- _Page_:
▽
Here are the facts. First, there is no evidence that hurricanes have increased in number or intensity. The National Hurricane Center chart below shows the number of major hurricanes since 1851 and breaks out category 3,4, and 5 hurricanes to measure intense hurricanes over time. As you can see there does not appear to be an upward trend in overall hurricanes or in high intensity hurricanes. Recency bias cannot even explain the climate hysteria evident in current hurricane reporting.   

Second, there is strong evidence that the wide fluctuation in hurricanes and intensity over time is not related to global warming, but to an ocean surface temperature pattern known as the Atlantic Multidecadal Oscillation (AMO). If you overlap AMO patterns with hurricane activity, you can see that the variation in hurricane numbers closely align with this naturally occurring surface temperature pattern. You will also see that we are in a more active phase due to the current state of the AMO.

Setting aside the fact that there is little evidence that hurricanes have gotten worse, or that man-made carbon emissions have had any impact on the number or intensity of hurricanes, the more important point is that membership in the Regional Greenhouse Gas Initiative (RGGI) has not reduced carbon emissions. In fact, according to a recent report by Thomas Jefferson Institute’s Steve Haner, in the first two years of RGGI membership, CO2 emissions actually grew by 3.7 million tons. Virginia’s membership in RGGI is having the exact opposite effect than was expected.

As per Senator Surovell’s argument that the use of the $800 million in revenue collected under RGGI’s significant tax structure over the last three years could have mitigated this flooding, he clearly misunderstands how this money was spent. Fifty percent of RGGI funds were used for energy efficiency spending on low-income homes. Does anyone believe that Energy Efficient (EE compliant) refrigerators or greater insulation in the homes of lower income families would have mitigated the impact of Hurricane Helene? Of course not.

In fact, our own study showed that the Energy Efficiency program as approved by the General Assembly and run by Dominion Energy Virginia, increases energy use by either replacing zero carbon producing broken appliances with carbon using working appliances, or families keeping their older appliances as a “backup” while taking advantage of the EE program to buy a second more efficient appliance. Think of moving your old refrigerator into a basement or garage, after you replace it with the government subsidized EE refrigerator.

Another 45 percent of RGGI funds were used for “flood preparedness,” which may be where Senator Surovell got confused. But this was not the kind of “preparedness” that would have prevented the massive flooding we saw from hurricane Helene.  Setting aside that a lot of this funding was used for “planning and education” — the actual flood prevention and protection projects were spent on creating “Living Shorelines” by using natural elements like vegetation and oyster reefs to stabilize shorelines and reduce erosion, providing a more sustainable and resilient alternative to traditional hardened structures like seawalls. The City of Hampton received funding for living shoreline projects along the Chesapeake Bay. Would any of this prevent damage from a category 3 hurricane? Of course not. Hardened structures may have been a better alternative.

Other RGGI funded projects included “Tidal Marsh Restoration” to restore degraded tidal marshes to help absorb floodwaters and protect coastal communities from storm surges as was done in the Town of Chincoteague on the Eastern Shore. There was also “Stormwater Management Infrastructure” spending used to upgrade stormwater systems to handle increased rainfall and reduce flooding in urban areas. The City of Norfolk, for instance, received funding to improve its stormwater infrastructure, as did both Fairfax and Alexandria. Again, such systems are important, and surely useful to prevent damage from more casual storms or minor increases in sea levels but are meaningless in the face of a category 3 hurricane.
△
- _Data entries_:
▽
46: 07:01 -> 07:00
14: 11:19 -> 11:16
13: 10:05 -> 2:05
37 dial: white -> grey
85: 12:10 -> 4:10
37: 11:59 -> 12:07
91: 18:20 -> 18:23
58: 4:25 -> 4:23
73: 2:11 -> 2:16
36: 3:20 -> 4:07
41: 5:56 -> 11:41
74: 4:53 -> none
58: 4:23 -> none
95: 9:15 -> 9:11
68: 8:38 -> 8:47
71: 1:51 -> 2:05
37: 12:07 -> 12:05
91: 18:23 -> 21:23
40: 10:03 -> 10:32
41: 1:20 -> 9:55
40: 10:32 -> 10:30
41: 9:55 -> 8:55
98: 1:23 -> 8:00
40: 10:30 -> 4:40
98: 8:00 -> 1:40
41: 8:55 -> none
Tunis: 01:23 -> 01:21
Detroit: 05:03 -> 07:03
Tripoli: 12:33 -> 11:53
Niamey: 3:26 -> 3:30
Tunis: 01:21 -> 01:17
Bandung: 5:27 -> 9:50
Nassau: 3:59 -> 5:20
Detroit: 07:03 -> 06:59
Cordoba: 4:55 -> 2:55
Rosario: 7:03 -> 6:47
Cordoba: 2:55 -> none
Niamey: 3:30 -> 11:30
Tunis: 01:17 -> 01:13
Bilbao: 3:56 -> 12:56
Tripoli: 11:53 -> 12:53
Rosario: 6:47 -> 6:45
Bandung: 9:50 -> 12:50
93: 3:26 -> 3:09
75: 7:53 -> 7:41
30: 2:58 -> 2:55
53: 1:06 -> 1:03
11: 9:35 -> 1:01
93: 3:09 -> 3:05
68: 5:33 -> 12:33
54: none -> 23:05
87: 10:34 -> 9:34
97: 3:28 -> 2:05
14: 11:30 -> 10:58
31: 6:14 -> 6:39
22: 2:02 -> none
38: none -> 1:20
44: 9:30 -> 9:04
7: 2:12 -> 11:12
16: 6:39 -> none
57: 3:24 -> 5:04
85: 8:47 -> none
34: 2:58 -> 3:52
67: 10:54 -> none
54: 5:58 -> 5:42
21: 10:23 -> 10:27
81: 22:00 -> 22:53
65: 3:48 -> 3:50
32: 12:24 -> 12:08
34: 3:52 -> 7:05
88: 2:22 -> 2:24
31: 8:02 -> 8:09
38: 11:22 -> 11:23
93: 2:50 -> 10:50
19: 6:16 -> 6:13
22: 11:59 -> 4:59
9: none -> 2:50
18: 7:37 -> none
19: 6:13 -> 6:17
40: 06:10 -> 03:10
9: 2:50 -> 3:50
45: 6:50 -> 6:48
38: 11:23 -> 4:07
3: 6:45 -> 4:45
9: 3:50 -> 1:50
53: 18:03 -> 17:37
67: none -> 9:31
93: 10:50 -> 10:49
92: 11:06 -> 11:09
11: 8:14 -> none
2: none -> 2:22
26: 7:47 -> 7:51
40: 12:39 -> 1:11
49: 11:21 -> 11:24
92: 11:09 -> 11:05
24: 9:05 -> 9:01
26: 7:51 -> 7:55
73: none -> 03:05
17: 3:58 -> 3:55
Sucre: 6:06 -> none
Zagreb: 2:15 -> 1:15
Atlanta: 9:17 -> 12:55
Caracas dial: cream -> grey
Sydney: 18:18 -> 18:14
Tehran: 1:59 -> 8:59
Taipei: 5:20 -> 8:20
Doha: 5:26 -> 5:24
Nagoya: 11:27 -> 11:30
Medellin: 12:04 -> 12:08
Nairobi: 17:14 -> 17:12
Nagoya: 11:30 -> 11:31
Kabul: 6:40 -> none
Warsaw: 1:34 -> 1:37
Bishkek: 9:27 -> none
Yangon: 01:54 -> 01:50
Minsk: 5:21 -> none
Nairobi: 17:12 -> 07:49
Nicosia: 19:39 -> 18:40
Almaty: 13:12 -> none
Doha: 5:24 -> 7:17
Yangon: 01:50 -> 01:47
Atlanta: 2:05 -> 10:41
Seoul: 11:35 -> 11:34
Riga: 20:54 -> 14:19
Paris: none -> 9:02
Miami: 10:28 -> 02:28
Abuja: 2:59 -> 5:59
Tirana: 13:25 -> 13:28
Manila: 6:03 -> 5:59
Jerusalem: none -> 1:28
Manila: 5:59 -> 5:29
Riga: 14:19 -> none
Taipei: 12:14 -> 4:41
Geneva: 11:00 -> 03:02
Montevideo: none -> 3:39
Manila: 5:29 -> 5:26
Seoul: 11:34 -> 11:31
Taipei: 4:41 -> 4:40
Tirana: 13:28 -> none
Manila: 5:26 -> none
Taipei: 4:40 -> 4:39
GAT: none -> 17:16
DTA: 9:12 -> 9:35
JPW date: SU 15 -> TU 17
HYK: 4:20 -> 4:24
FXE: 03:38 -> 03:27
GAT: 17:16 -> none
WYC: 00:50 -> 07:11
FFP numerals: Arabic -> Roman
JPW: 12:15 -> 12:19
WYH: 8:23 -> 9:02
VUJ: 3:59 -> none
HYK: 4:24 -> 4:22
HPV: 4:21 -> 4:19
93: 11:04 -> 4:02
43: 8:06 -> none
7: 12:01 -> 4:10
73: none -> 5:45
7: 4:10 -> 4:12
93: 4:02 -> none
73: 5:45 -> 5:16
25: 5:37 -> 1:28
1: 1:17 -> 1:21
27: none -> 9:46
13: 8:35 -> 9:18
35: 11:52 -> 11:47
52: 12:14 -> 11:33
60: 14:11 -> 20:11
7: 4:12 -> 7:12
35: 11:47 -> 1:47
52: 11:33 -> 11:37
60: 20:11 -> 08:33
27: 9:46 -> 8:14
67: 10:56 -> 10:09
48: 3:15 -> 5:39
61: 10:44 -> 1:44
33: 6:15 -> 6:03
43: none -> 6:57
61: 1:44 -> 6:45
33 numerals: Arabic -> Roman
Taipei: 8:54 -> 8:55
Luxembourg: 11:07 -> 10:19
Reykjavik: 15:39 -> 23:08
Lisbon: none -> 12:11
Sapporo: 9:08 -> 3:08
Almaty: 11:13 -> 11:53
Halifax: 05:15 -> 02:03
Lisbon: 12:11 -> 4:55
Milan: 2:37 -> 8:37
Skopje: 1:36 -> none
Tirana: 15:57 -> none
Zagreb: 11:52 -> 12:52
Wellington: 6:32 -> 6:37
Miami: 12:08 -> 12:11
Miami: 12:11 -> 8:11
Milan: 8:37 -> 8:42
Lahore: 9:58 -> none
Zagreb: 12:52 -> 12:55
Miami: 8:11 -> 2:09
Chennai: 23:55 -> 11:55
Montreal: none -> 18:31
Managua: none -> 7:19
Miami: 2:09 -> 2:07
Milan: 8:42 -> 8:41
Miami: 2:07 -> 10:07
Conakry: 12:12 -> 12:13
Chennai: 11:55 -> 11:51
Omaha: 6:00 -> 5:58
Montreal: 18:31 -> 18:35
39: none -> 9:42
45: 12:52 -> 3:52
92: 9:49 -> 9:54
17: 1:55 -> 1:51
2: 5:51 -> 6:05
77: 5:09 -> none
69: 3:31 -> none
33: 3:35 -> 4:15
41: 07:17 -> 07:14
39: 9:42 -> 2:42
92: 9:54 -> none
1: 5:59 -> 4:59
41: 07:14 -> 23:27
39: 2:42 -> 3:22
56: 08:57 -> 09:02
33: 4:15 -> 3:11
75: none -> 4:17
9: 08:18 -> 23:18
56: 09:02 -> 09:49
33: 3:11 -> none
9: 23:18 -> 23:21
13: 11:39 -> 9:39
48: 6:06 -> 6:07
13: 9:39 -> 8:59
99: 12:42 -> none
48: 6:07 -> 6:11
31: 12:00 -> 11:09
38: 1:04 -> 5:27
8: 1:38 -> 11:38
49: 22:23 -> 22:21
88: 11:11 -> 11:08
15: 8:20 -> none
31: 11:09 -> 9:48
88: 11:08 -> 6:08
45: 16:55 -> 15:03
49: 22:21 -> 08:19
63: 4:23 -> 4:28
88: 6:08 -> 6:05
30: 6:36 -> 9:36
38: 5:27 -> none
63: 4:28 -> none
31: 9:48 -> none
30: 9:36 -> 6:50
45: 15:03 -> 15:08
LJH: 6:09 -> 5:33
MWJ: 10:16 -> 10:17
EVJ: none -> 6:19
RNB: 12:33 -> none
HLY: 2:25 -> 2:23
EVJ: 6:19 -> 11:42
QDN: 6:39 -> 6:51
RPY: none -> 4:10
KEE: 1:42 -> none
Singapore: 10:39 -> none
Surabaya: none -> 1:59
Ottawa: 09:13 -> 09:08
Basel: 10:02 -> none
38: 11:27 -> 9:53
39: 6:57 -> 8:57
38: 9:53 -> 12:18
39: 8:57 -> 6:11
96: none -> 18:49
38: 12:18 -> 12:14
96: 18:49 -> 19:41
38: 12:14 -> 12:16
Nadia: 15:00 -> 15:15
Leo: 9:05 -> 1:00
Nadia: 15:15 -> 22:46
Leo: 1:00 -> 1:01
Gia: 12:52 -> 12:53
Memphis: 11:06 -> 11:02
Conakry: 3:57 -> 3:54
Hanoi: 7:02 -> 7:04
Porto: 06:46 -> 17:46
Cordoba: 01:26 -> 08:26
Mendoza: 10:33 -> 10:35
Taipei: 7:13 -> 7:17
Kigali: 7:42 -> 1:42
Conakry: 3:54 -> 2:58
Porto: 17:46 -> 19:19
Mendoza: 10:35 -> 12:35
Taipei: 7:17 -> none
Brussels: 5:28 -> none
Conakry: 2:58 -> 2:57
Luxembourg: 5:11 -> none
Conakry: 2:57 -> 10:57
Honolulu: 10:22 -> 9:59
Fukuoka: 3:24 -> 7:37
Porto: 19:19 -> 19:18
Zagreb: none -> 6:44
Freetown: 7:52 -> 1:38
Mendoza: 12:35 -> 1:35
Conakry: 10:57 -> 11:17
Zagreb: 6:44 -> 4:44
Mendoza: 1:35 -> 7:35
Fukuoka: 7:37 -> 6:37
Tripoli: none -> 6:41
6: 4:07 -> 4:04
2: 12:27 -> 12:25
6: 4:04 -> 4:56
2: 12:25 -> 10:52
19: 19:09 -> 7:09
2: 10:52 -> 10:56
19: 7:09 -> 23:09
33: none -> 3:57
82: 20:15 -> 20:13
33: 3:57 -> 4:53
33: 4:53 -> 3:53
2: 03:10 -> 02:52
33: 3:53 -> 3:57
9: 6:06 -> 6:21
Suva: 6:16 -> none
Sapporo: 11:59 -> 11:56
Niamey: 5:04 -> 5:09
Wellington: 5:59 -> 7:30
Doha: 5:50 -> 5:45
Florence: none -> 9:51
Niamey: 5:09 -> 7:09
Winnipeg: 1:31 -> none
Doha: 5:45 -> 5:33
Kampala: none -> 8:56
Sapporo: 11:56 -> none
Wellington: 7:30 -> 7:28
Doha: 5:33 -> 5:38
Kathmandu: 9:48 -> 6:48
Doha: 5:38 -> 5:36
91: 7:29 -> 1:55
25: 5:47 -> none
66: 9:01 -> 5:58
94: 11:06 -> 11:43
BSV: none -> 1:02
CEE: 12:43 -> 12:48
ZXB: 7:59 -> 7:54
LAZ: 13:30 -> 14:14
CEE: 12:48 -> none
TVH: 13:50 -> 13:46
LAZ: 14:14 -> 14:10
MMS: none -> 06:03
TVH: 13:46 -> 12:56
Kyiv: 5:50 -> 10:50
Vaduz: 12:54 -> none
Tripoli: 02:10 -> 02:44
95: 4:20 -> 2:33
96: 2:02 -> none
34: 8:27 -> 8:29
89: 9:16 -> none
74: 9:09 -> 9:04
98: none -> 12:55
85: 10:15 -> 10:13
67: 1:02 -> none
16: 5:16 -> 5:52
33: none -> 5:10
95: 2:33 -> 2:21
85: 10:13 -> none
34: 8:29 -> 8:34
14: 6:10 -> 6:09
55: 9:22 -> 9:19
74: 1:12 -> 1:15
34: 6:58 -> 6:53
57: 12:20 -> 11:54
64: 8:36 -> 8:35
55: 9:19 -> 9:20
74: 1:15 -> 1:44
△
- _Task set_:
a. Duplicate the passage of the RGGI commentary starting at "Setting aside the" and ending at "than was expected.".
b. According to the report by Steve Haner cited in the RGGI commentary, by how much did CO2 emissions grow during the first two years of RGGI membership?
c. In the RGGI commentary, why does the study it cites conclude that the Energy Efficiency program increases energy use? Answer in one to three sentences.

- _Worked answers_:
a.
Setting aside the fact that there is little evidence that hurricanes have gotten worse, or that man-made carbon emissions have had any impact on the number or intensity of hurricanes, the more important point is that membership in the Regional Greenhouse Gas Initiative (RGGI) has not reduced carbon emissions. In fact, according to a recent report by Thomas Jefferson Institute’s Steve Haner, in the first two years of RGGI membership, CO2 emissions actually grew by 3.7 million tons. Virginia’s membership in RGGI is having the exact opposite effect than was expected.

b. They grew by 3.7 million tons.

c. The program either replaces broken appliances that produce no carbon with working appliances that use carbon, or families keep their older appliances as a "backup" while using the program to buy a second, more efficient one. An example is moving the old refrigerator into a basement or garage after replacing it with the subsidized one.